La denuncia della direttrice della struttura
Le indagini sono partite dalla denuncia presentata dalla direttrice generale della struttura, che aveva segnalato l’effrazione avvenuta all’alba. Secondo quanto ricostruito dai militari, il giovane avrebbe utilizzato una grossa pietra per mandare in frantumi il vetro di una porta antincendio, riuscendo così a introdursi nei locali dell’azienda. Una volta all’interno, avrebbe preso di mira un distributore automatico di alimenti e bevande, danneggiandolo per impossessarsi del denaro contenuto al suo interno, per poi allontanarsi rapidamente prima dell’arrivo di eventuali testimoni.
L’uomo identificato grazie ai filmati delle telecamere
Determinante per l’individuazione del responsabile è stata l’analisi delle immagini registrate dall’impianto di videosorveglianza.

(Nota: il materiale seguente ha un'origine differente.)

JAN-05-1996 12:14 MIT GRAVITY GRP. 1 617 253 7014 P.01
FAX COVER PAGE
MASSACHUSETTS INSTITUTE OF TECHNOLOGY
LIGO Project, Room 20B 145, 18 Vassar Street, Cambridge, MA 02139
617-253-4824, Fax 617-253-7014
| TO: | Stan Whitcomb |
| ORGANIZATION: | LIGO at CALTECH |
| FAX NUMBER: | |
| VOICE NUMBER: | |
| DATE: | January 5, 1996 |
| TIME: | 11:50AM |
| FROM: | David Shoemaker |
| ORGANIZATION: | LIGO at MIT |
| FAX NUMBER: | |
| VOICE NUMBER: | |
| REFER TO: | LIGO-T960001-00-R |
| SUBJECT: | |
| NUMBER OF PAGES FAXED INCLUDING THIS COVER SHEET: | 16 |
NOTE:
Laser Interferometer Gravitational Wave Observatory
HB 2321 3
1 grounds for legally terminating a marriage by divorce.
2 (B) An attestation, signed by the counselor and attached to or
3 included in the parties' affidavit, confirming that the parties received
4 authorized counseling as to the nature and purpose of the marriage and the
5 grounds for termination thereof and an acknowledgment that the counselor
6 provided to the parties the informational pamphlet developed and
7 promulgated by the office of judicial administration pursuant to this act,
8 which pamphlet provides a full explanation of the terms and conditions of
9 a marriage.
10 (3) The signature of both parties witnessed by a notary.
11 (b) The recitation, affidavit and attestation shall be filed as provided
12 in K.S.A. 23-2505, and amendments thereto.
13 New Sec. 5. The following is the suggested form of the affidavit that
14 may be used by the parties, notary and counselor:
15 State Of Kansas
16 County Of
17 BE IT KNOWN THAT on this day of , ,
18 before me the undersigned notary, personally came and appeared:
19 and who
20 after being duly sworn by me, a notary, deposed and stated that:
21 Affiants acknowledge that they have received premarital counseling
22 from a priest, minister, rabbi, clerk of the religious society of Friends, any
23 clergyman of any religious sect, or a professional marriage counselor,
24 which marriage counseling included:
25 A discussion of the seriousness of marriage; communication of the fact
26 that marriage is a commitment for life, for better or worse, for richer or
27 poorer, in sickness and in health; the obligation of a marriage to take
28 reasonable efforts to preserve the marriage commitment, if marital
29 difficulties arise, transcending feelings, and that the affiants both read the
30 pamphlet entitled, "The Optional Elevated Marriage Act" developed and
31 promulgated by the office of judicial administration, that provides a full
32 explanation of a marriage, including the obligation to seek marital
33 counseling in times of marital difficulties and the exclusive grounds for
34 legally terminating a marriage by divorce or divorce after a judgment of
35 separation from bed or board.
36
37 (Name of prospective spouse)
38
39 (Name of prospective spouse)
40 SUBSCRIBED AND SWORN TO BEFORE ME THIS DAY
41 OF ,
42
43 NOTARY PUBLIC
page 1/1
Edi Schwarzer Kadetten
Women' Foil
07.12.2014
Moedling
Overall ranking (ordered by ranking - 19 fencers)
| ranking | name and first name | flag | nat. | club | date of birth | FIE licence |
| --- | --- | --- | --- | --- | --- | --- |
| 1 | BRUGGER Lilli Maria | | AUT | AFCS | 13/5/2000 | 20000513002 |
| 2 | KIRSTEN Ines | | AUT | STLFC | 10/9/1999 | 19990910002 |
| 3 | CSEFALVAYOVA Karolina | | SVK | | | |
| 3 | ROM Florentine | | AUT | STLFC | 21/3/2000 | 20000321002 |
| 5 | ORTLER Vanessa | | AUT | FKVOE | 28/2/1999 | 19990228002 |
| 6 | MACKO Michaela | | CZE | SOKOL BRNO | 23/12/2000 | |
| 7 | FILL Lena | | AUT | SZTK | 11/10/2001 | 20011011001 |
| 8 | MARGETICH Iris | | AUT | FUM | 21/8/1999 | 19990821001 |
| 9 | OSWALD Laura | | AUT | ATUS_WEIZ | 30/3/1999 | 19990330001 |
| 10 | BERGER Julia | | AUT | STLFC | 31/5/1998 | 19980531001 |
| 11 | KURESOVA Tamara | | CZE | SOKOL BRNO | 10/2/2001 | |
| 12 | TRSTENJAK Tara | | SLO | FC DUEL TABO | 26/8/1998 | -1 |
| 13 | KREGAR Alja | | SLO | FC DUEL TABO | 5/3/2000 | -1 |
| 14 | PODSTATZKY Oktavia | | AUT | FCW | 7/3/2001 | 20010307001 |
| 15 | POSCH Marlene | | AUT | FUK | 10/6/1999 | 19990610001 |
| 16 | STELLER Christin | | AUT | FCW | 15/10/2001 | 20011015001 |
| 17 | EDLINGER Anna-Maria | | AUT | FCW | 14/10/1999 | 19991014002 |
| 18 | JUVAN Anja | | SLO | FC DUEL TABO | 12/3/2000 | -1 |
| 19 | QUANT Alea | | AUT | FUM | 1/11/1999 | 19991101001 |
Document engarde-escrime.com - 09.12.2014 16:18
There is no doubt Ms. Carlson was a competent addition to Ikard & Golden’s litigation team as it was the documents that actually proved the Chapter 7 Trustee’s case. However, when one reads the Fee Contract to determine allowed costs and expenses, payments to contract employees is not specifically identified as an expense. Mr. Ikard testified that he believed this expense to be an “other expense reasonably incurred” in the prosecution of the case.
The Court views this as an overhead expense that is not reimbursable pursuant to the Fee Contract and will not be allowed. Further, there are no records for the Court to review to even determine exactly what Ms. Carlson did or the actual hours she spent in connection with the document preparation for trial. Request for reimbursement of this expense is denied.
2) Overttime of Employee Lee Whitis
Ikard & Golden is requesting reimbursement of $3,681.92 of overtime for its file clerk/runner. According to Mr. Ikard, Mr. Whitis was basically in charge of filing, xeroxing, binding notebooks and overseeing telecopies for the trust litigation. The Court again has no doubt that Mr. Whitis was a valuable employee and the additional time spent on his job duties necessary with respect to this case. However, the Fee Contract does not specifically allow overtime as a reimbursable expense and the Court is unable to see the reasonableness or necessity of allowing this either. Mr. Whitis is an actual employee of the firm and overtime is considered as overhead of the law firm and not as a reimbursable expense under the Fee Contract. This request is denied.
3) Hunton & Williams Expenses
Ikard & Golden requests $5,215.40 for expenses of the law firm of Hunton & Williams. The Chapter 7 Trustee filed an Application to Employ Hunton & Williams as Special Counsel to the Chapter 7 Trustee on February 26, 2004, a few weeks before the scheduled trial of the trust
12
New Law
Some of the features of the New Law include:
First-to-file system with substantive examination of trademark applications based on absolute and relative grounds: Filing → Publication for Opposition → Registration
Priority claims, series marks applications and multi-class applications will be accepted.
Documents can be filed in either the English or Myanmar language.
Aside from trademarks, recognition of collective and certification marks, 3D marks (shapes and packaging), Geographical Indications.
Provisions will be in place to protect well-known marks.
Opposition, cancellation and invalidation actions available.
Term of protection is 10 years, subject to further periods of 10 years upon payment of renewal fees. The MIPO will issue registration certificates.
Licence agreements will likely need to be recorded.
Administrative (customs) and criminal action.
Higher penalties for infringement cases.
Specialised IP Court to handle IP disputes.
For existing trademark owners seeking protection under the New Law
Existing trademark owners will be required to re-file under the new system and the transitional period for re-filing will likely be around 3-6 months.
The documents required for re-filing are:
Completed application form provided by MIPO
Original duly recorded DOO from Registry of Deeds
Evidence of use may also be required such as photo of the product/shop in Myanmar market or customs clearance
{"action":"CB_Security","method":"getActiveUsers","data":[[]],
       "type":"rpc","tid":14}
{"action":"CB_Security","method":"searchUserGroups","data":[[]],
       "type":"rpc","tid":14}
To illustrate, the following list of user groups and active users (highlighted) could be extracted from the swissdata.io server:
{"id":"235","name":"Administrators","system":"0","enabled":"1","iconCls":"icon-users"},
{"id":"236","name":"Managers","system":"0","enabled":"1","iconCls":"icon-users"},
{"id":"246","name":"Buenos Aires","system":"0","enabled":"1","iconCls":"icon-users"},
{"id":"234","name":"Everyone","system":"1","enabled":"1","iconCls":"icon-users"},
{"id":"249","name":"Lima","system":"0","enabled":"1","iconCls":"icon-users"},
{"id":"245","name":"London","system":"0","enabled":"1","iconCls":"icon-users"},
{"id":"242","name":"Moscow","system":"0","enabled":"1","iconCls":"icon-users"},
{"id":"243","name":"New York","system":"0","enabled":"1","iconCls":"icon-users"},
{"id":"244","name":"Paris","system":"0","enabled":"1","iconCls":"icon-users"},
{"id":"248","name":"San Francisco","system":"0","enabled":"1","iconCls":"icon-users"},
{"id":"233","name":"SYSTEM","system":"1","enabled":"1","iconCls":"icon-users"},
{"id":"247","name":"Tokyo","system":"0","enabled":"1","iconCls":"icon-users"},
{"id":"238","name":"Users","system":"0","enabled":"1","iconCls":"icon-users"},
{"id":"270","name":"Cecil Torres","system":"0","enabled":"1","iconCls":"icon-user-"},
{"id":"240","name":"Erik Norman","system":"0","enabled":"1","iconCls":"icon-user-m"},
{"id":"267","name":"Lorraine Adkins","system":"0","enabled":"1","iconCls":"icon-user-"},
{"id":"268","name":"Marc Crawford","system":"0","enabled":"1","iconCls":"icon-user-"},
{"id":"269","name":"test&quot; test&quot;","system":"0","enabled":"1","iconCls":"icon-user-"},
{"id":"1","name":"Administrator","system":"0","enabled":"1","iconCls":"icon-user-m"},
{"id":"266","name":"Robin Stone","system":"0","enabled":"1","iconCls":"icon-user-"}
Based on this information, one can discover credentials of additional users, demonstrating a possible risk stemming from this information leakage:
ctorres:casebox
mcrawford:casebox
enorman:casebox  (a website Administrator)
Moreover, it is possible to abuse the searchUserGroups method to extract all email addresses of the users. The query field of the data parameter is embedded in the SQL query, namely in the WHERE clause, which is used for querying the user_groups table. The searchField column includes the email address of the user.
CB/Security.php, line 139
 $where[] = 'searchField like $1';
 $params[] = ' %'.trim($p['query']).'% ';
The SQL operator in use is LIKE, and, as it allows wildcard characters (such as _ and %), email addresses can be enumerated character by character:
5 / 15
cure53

I Carabinieri hanno acquisito i filmati e li hanno confrontati con le banche dati in uso all’Arma, riconoscendo il soggetto ritratto nei fotogrammi: un uomo già noto alle forze dell’ordine per precedenti di polizia.
Sulla base degli elementi raccolti, da verificare in sede giurisdizionale, il ventinovenne è stato denunciato all’Autorità Giudiziaria per furto aggravato. L’attività investigativa ha permesso di ricostruire con precisione tempi, modalità e responsabilità del colpo, confermando l’importanza dei sistemi di videosorveglianza e della tempestiva analisi dei filmati nelle indagini su reati contro il patrimonio.